▶ _Request_
Retrieve all lines below that have the string "pixels".

▶ _Records for this task_
===

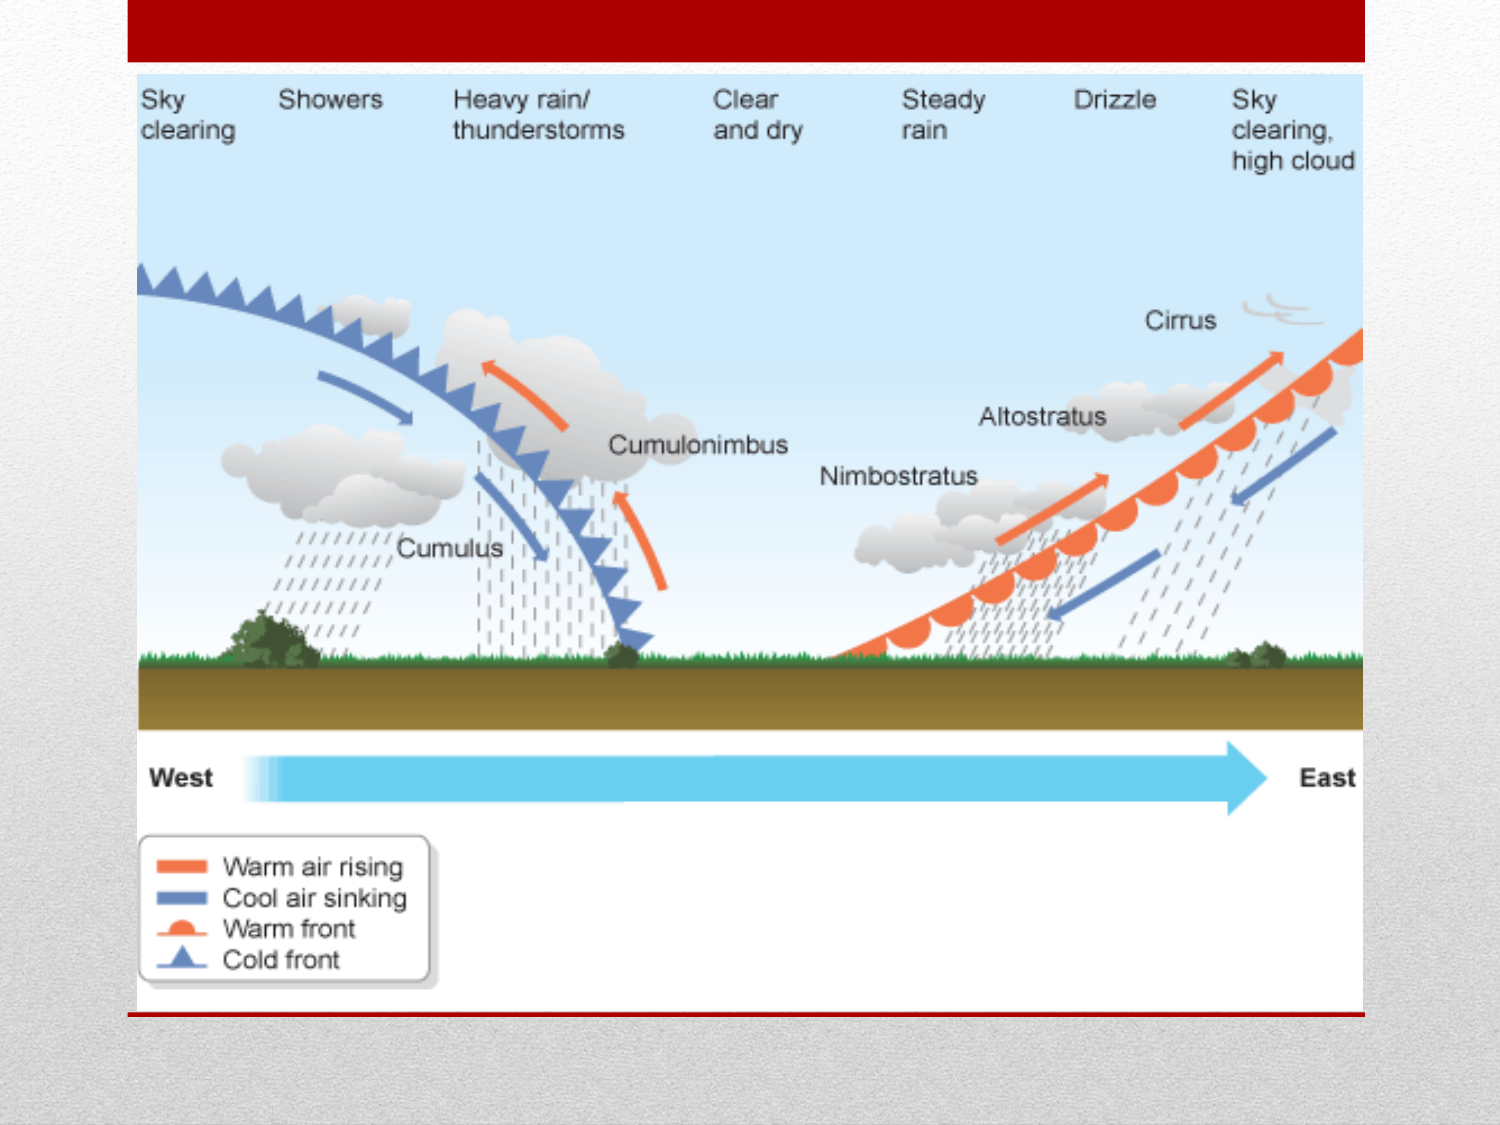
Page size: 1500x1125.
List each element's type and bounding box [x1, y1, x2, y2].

===

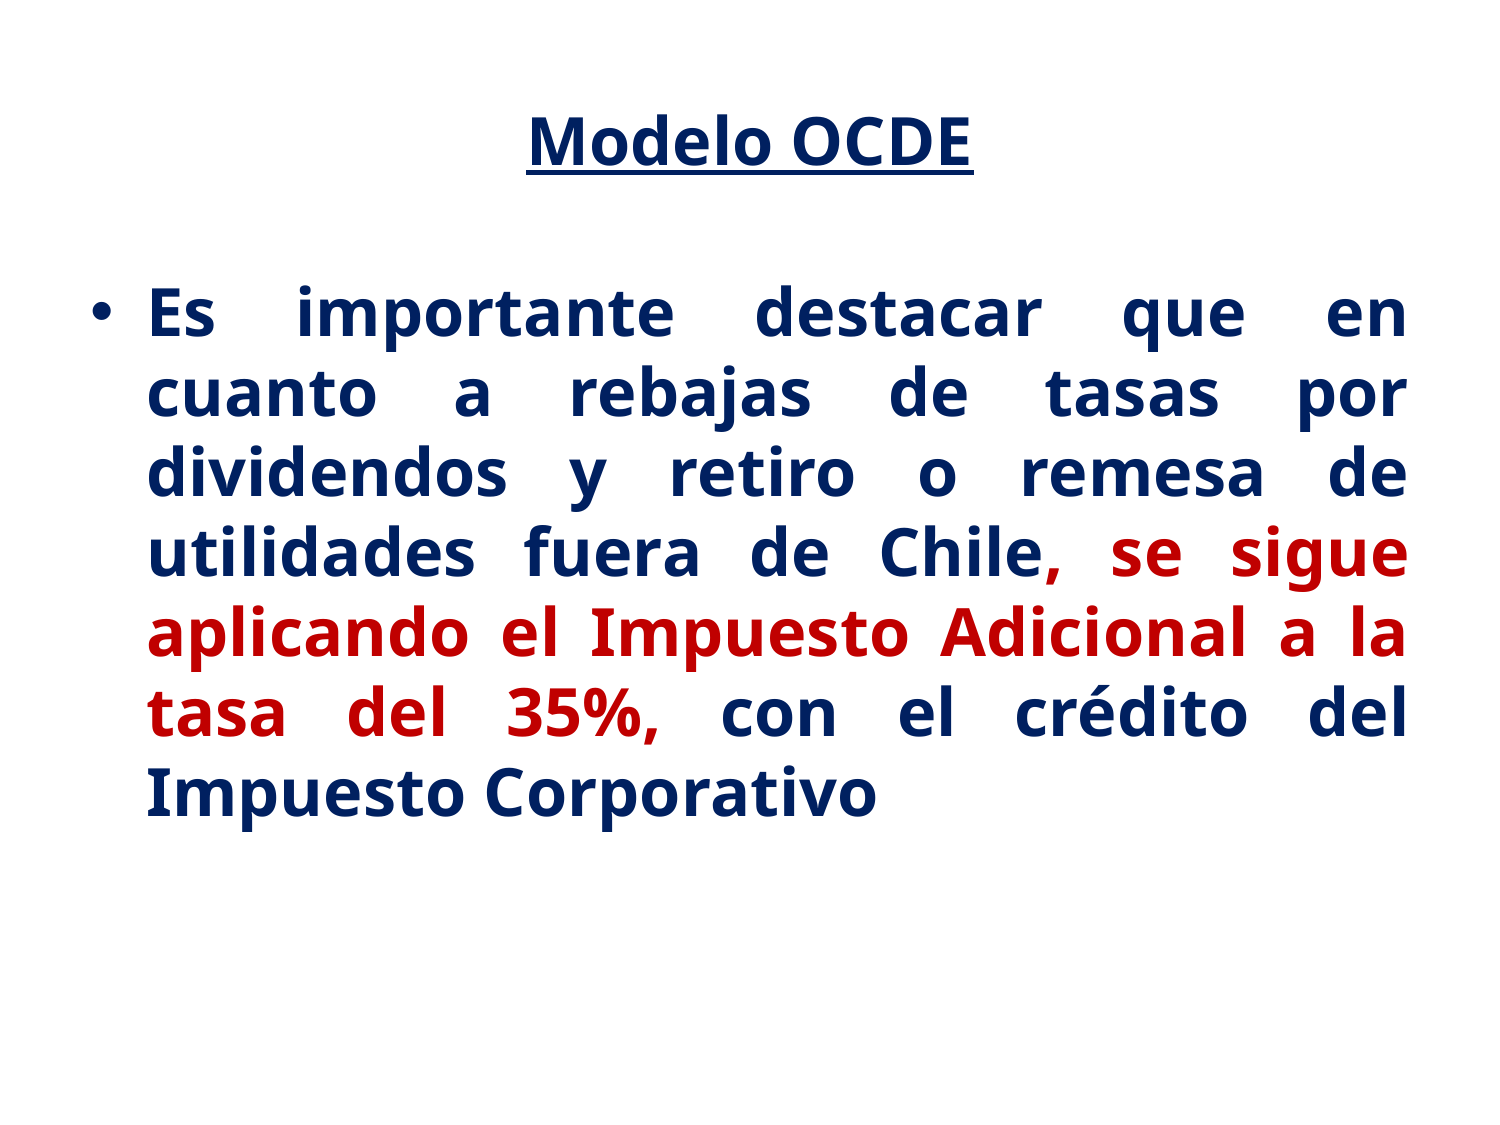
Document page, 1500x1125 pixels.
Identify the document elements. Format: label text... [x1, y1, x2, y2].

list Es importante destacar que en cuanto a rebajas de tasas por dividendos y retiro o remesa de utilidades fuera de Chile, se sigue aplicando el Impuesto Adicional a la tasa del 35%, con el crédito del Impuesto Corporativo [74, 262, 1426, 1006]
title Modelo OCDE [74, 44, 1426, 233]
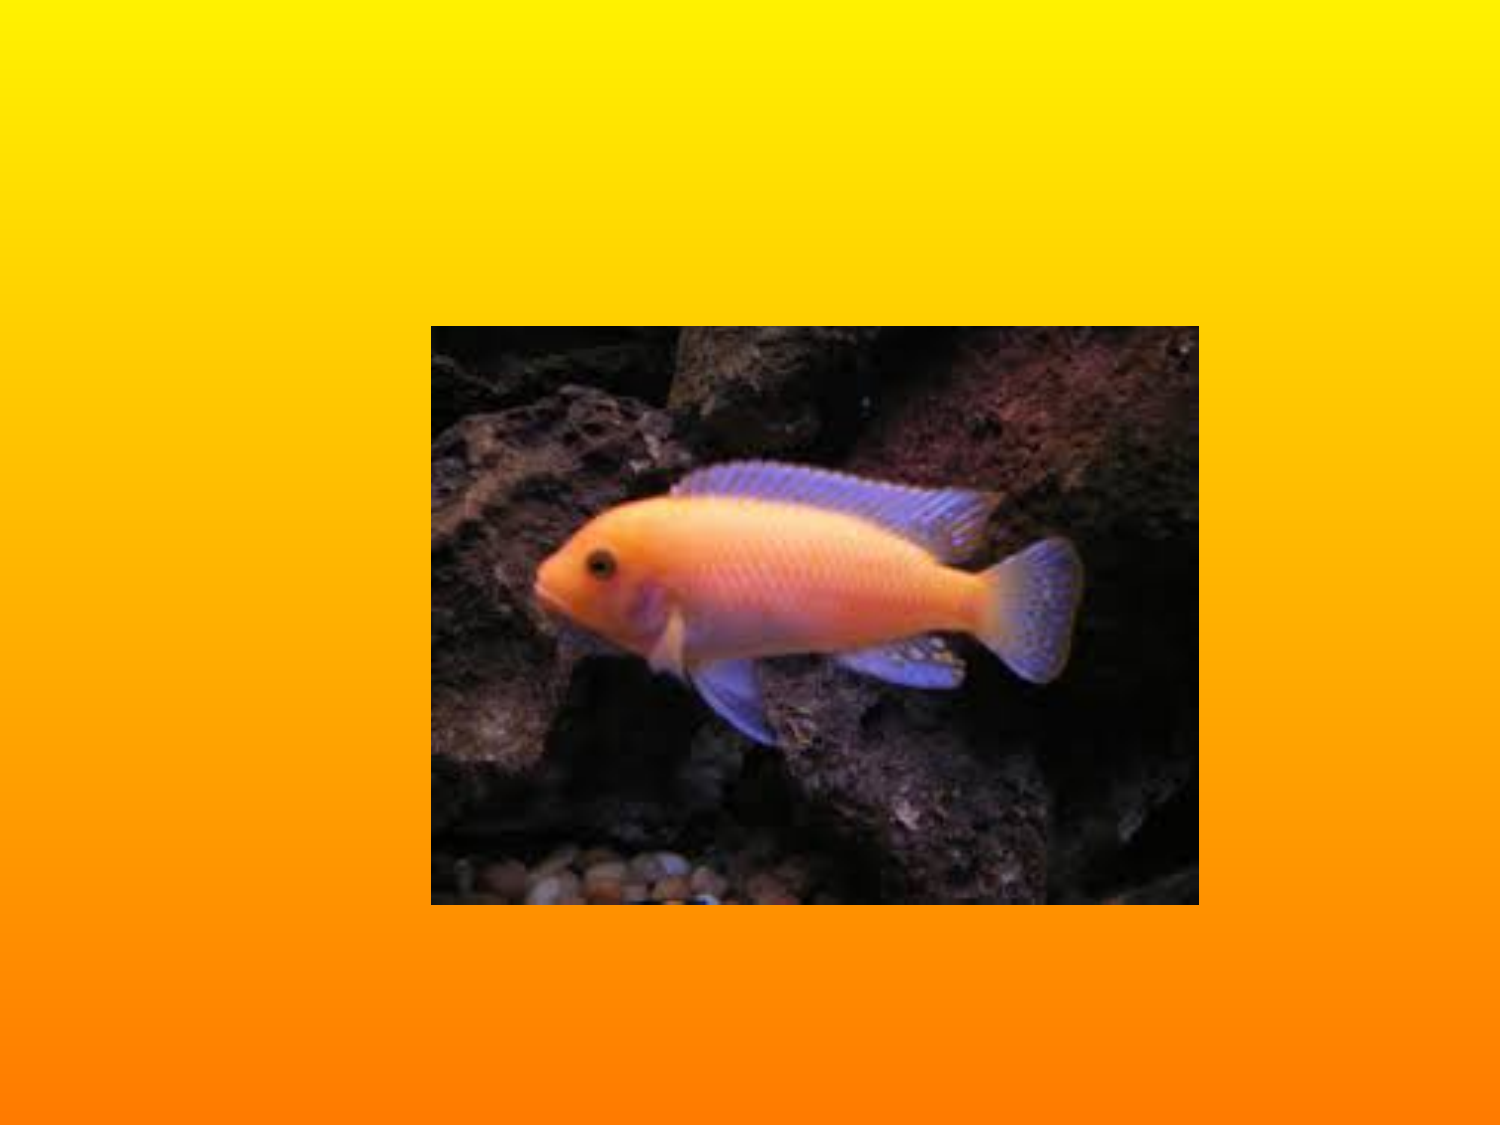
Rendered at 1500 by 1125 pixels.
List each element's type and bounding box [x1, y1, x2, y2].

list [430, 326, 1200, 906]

===

▶ _Task output_
Document page, 1500x1125 pixels.
Rendered at 1500 by 1125 pixels.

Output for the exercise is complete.